1. Observe the weather on your walk to the station in the morning
2. Write down those observations, along with the date, on a page from the duplicate pad
3. Tear out the original and dispose of it at some point during the day
4. Retain the duplicate for your records.
It didn’t take long for these ‘weather reports’ to move beyond simply reporting the weather. The objective, almost scientific language quickly became expressive. I wrote down all the different things I saw on my way to work - people, dogs, situations - and often imagined interacting with them. What would that man say to me? What would that dog say to me?
Soon, the weather reports became abstract, featuring poems, dialogue and found language.

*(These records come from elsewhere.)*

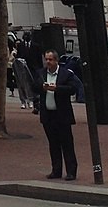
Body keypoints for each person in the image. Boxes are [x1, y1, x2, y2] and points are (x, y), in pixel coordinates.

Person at [34, 49, 78, 181]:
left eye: (50, 59)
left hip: (62, 115)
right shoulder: (41, 73)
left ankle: (71, 171)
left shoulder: (66, 74)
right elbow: (34, 86)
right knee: (53, 144)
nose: (48, 62)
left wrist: (56, 88)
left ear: (56, 61)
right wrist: (42, 87)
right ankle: (56, 170)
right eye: (46, 59)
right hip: (48, 115)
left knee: (67, 144)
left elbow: (72, 89)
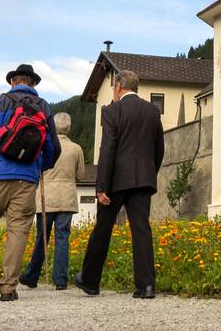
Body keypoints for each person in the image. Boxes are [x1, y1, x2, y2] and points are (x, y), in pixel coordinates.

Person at [0, 63, 61, 301]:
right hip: (26, 179)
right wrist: (38, 166)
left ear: (13, 81)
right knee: (18, 229)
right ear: (33, 83)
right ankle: (8, 287)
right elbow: (53, 148)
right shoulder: (44, 107)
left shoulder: (1, 102)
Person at [75, 70, 164, 299]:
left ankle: (90, 281)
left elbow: (108, 150)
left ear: (117, 87)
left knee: (103, 229)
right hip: (143, 179)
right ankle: (146, 286)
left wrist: (101, 186)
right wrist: (148, 174)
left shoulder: (112, 111)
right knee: (141, 230)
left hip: (116, 182)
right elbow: (158, 149)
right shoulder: (153, 111)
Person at [20, 112, 85, 290]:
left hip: (46, 197)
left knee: (42, 237)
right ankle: (61, 281)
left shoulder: (44, 145)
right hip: (67, 198)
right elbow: (80, 175)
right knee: (62, 238)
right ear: (69, 128)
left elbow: (36, 168)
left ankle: (31, 276)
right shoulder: (76, 148)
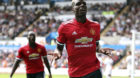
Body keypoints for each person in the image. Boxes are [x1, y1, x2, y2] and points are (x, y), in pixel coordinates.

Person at [52, 0, 114, 78]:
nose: (82, 5)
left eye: (84, 4)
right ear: (73, 9)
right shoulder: (64, 27)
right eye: (78, 4)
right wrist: (58, 53)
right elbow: (59, 48)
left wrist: (100, 50)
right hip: (75, 73)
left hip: (94, 70)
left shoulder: (95, 26)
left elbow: (96, 46)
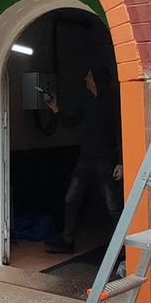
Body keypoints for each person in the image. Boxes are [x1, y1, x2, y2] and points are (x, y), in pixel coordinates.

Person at [44, 64, 123, 255]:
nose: (85, 79)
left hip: (106, 160)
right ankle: (67, 240)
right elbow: (72, 122)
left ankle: (121, 245)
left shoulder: (111, 104)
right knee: (71, 198)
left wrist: (121, 162)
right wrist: (55, 108)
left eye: (89, 76)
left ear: (97, 79)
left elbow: (120, 132)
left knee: (112, 205)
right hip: (86, 158)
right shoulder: (86, 101)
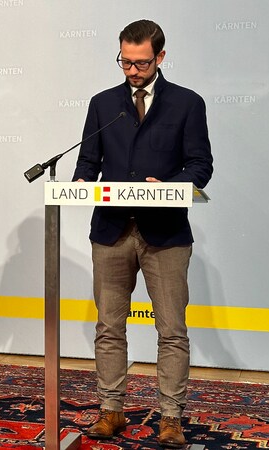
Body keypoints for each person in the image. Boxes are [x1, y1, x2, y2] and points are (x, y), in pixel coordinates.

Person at [73, 20, 213, 448]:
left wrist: (170, 186)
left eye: (141, 63)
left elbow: (200, 165)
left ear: (161, 58)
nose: (132, 71)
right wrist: (79, 184)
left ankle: (171, 418)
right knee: (108, 327)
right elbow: (88, 161)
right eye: (125, 62)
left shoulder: (187, 103)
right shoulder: (103, 103)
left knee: (171, 330)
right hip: (111, 231)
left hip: (165, 234)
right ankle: (110, 410)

The format and content were working in unison. Writing was not just a way to record the world but a way to understand it, or to find new ways of misunderstanding it.
But at some point it all became too personal. The late weather reports are like diary entries: passing thoughts, ideas, anxieties. I told myself this was a transitional stage of the project, but I never found a way out of it. I lost track of why I was writing the reports, and they became fragmented, scattered and lazy.
It was a very natural ending. One Monday, I just didn’t feel like doing it any more. It’s good to know when a project has given all it can. The weather reports reconnected me with my writing practice, and forms I explored on the duplicate pad have found new homes in subsequent stories and pieces of writing.